Sentara Physicist David Weimer won an award in the Health Care Scientist category for decades of work in radiation oncology and championing innovative cancer treatments in Hampton Roads. These include the first-in-the-region offering of Pluvicto, a newly approved therapy for prostate cancer, and the introduction of Cyber-Knife, a state-of-the-art stereotactic radiosurgery system at Sentara Norfolk General Hospital. In 2020, he oversaw the introduction of Lutathera to the region, a radioactive therapy for patients who, as he puts it, “chemotherapy has failed.” Weimer also oversaw the introduction of Intrabeam therapy for early-stage breast cancers. Always modest, Weimer describes his life-saving scientific work as “part of the job.”

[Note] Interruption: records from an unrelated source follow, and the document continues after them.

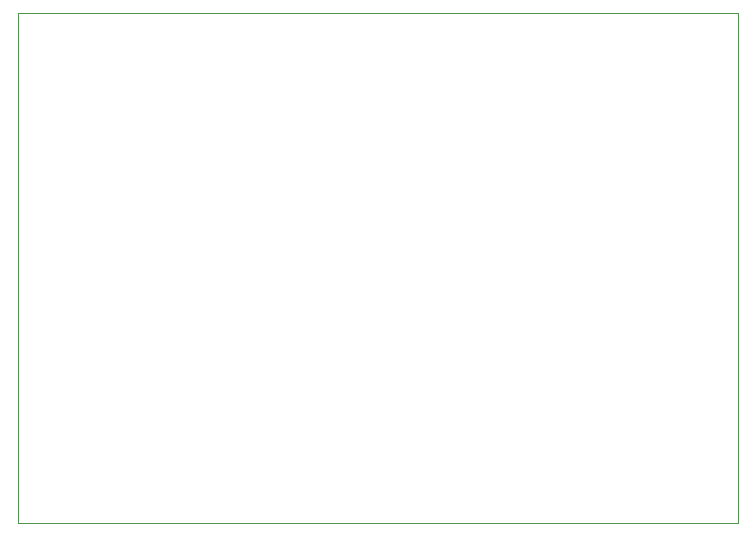
<source format=gbr>
%TF.GenerationSoftware,KiCad,Pcbnew,(5.1.9)-1*%
%TF.CreationDate,2021-03-03T01:24:06+00:00*%
%TF.ProjectId,Four Power Outlet Front Panel,466f7572-2050-46f7-9765-72204f75746c,rev?*%
%TF.SameCoordinates,Original*%
%TF.FileFunction,Profile,NP*%
%FSLAX46Y46*%
G04 Gerber Fmt 4.6, Leading zero omitted, Abs format (unit mm)*
G04 Created by KiCad (PCBNEW (5.1.9)-1) date 2021-03-03 01:24:06*
%MOMM*%
%LPD*%
G01*
G04 APERTURE LIST*
%TA.AperFunction,Profile*%
%ADD10C,0.050000*%
%TD*%
G04 APERTURE END LIST*
D10*
X162560000Y-101600000D02*
X101600000Y-101600000D01*
X162560000Y-58420000D02*
X162560000Y-101600000D01*
X101600000Y-58420000D02*
X162560000Y-58420000D01*
X101600000Y-101600000D02*
X101600000Y-58420000D01*
M02*

</source>
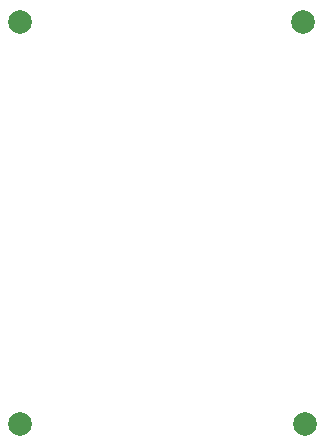
<source format=gbr>
%TF.GenerationSoftware,KiCad,Pcbnew,8.0.5-8.0.5-0~ubuntu20.04.1*%
%TF.CreationDate,2024-10-10T12:20:47-03:00*%
%TF.ProjectId,MicroSD,4d696372-6f53-4442-9e6b-696361645f70,Luis G_mez*%
%TF.SameCoordinates,Original*%
%TF.FileFunction,Soldermask,Bot*%
%TF.FilePolarity,Negative*%
%FSLAX46Y46*%
G04 Gerber Fmt 4.6, Leading zero omitted, Abs format (unit mm)*
G04 Created by KiCad (PCBNEW 8.0.5-8.0.5-0~ubuntu20.04.1) date 2024-10-10 12:20:47*
%MOMM*%
%LPD*%
G01*
G04 APERTURE LIST*
%ADD10C,2.000000*%
G04 APERTURE END LIST*
D10*
%TO.C,H1*%
X103000000Y-103000000D03*
%TD*%
%TO.C,H4*%
X127130000Y-137000000D03*
%TD*%
%TO.C,H3*%
X103000000Y-137000000D03*
%TD*%
%TO.C,H2*%
X127030000Y-103020000D03*
%TD*%
M02*

</source>
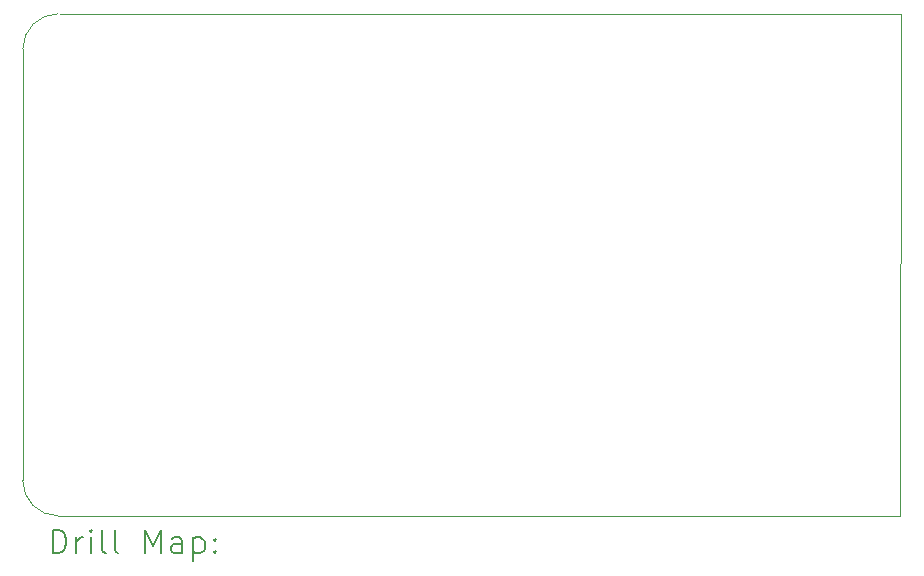
<source format=gbr>
%TF.GenerationSoftware,KiCad,Pcbnew,7.0.9*%
%TF.CreationDate,2023-12-28T11:44:17-05:00*%
%TF.ProjectId,PedalboardMain,50656461-6c62-46f6-9172-644d61696e2e,rev?*%
%TF.SameCoordinates,Original*%
%TF.FileFunction,Drillmap*%
%TF.FilePolarity,Positive*%
%FSLAX45Y45*%
G04 Gerber Fmt 4.5, Leading zero omitted, Abs format (unit mm)*
G04 Created by KiCad (PCBNEW 7.0.9) date 2023-12-28 11:44:17*
%MOMM*%
%LPD*%
G01*
G04 APERTURE LIST*
%ADD10C,0.100000*%
%ADD11C,0.200000*%
G04 APERTURE END LIST*
D10*
X18500000Y-12000000D02*
X11375000Y-12001040D01*
X11375000Y-7750000D02*
G75*
G03*
X11075000Y-8050000I0J-300000D01*
G01*
X18512500Y-7750000D02*
X18500000Y-12000000D01*
X11387500Y-7750000D02*
X18512500Y-7750000D01*
X11073960Y-11700000D02*
G75*
G03*
X11375000Y-12001040I301040J0D01*
G01*
X11073960Y-11700000D02*
X11075000Y-8050000D01*
D11*
X11329737Y-12317524D02*
X11329737Y-12117524D01*
X11329737Y-12117524D02*
X11377356Y-12117524D01*
X11377356Y-12117524D02*
X11405927Y-12127047D01*
X11405927Y-12127047D02*
X11424975Y-12146095D01*
X11424975Y-12146095D02*
X11434499Y-12165143D01*
X11434499Y-12165143D02*
X11444023Y-12203238D01*
X11444023Y-12203238D02*
X11444023Y-12231809D01*
X11444023Y-12231809D02*
X11434499Y-12269904D01*
X11434499Y-12269904D02*
X11424975Y-12288952D01*
X11424975Y-12288952D02*
X11405927Y-12308000D01*
X11405927Y-12308000D02*
X11377356Y-12317524D01*
X11377356Y-12317524D02*
X11329737Y-12317524D01*
X11529737Y-12317524D02*
X11529737Y-12184190D01*
X11529737Y-12222285D02*
X11539261Y-12203238D01*
X11539261Y-12203238D02*
X11548785Y-12193714D01*
X11548785Y-12193714D02*
X11567832Y-12184190D01*
X11567832Y-12184190D02*
X11586880Y-12184190D01*
X11653546Y-12317524D02*
X11653546Y-12184190D01*
X11653546Y-12117524D02*
X11644023Y-12127047D01*
X11644023Y-12127047D02*
X11653546Y-12136571D01*
X11653546Y-12136571D02*
X11663070Y-12127047D01*
X11663070Y-12127047D02*
X11653546Y-12117524D01*
X11653546Y-12117524D02*
X11653546Y-12136571D01*
X11777356Y-12317524D02*
X11758308Y-12308000D01*
X11758308Y-12308000D02*
X11748785Y-12288952D01*
X11748785Y-12288952D02*
X11748785Y-12117524D01*
X11882118Y-12317524D02*
X11863070Y-12308000D01*
X11863070Y-12308000D02*
X11853546Y-12288952D01*
X11853546Y-12288952D02*
X11853546Y-12117524D01*
X12110689Y-12317524D02*
X12110689Y-12117524D01*
X12110689Y-12117524D02*
X12177356Y-12260381D01*
X12177356Y-12260381D02*
X12244023Y-12117524D01*
X12244023Y-12117524D02*
X12244023Y-12317524D01*
X12424975Y-12317524D02*
X12424975Y-12212762D01*
X12424975Y-12212762D02*
X12415451Y-12193714D01*
X12415451Y-12193714D02*
X12396404Y-12184190D01*
X12396404Y-12184190D02*
X12358308Y-12184190D01*
X12358308Y-12184190D02*
X12339261Y-12193714D01*
X12424975Y-12308000D02*
X12405927Y-12317524D01*
X12405927Y-12317524D02*
X12358308Y-12317524D01*
X12358308Y-12317524D02*
X12339261Y-12308000D01*
X12339261Y-12308000D02*
X12329737Y-12288952D01*
X12329737Y-12288952D02*
X12329737Y-12269904D01*
X12329737Y-12269904D02*
X12339261Y-12250857D01*
X12339261Y-12250857D02*
X12358308Y-12241333D01*
X12358308Y-12241333D02*
X12405927Y-12241333D01*
X12405927Y-12241333D02*
X12424975Y-12231809D01*
X12520213Y-12184190D02*
X12520213Y-12384190D01*
X12520213Y-12193714D02*
X12539261Y-12184190D01*
X12539261Y-12184190D02*
X12577356Y-12184190D01*
X12577356Y-12184190D02*
X12596404Y-12193714D01*
X12596404Y-12193714D02*
X12605927Y-12203238D01*
X12605927Y-12203238D02*
X12615451Y-12222285D01*
X12615451Y-12222285D02*
X12615451Y-12279428D01*
X12615451Y-12279428D02*
X12605927Y-12298476D01*
X12605927Y-12298476D02*
X12596404Y-12308000D01*
X12596404Y-12308000D02*
X12577356Y-12317524D01*
X12577356Y-12317524D02*
X12539261Y-12317524D01*
X12539261Y-12317524D02*
X12520213Y-12308000D01*
X12701166Y-12298476D02*
X12710689Y-12308000D01*
X12710689Y-12308000D02*
X12701166Y-12317524D01*
X12701166Y-12317524D02*
X12691642Y-12308000D01*
X12691642Y-12308000D02*
X12701166Y-12298476D01*
X12701166Y-12298476D02*
X12701166Y-12317524D01*
X12701166Y-12193714D02*
X12710689Y-12203238D01*
X12710689Y-12203238D02*
X12701166Y-12212762D01*
X12701166Y-12212762D02*
X12691642Y-12203238D01*
X12691642Y-12203238D02*
X12701166Y-12193714D01*
X12701166Y-12193714D02*
X12701166Y-12212762D01*
M02*

</source>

The award for Nurse: Innovator went to Sentara Nurse Navigator Cathy Finuliar. In her first year as Team Coordinator for the Sentara oncology nurse navigator program, Finuliar is credited with launching new services and creating patient-focused partnerships that improve coordination of care for patients navigating the complex, sometimes baffling journey that is breast cancer. One example is offering patients a Personal Health Inventory to determine if they would benefit and are open to integrative therapies such as meditation, yoga, massage therapy or acupuncture to help them feel better. Finuliar currently works at the Sentara Brock Cancer Center in Norfolk, where she leads 12 nurse navigators and a social worker at Sentara Breast Centers stretching from Williamsburg to Elizabeth City, North Carolina.
Sentara offers thanks and gratitude to our 30,000 colleagues who come to work focused on our mission to improve health every day.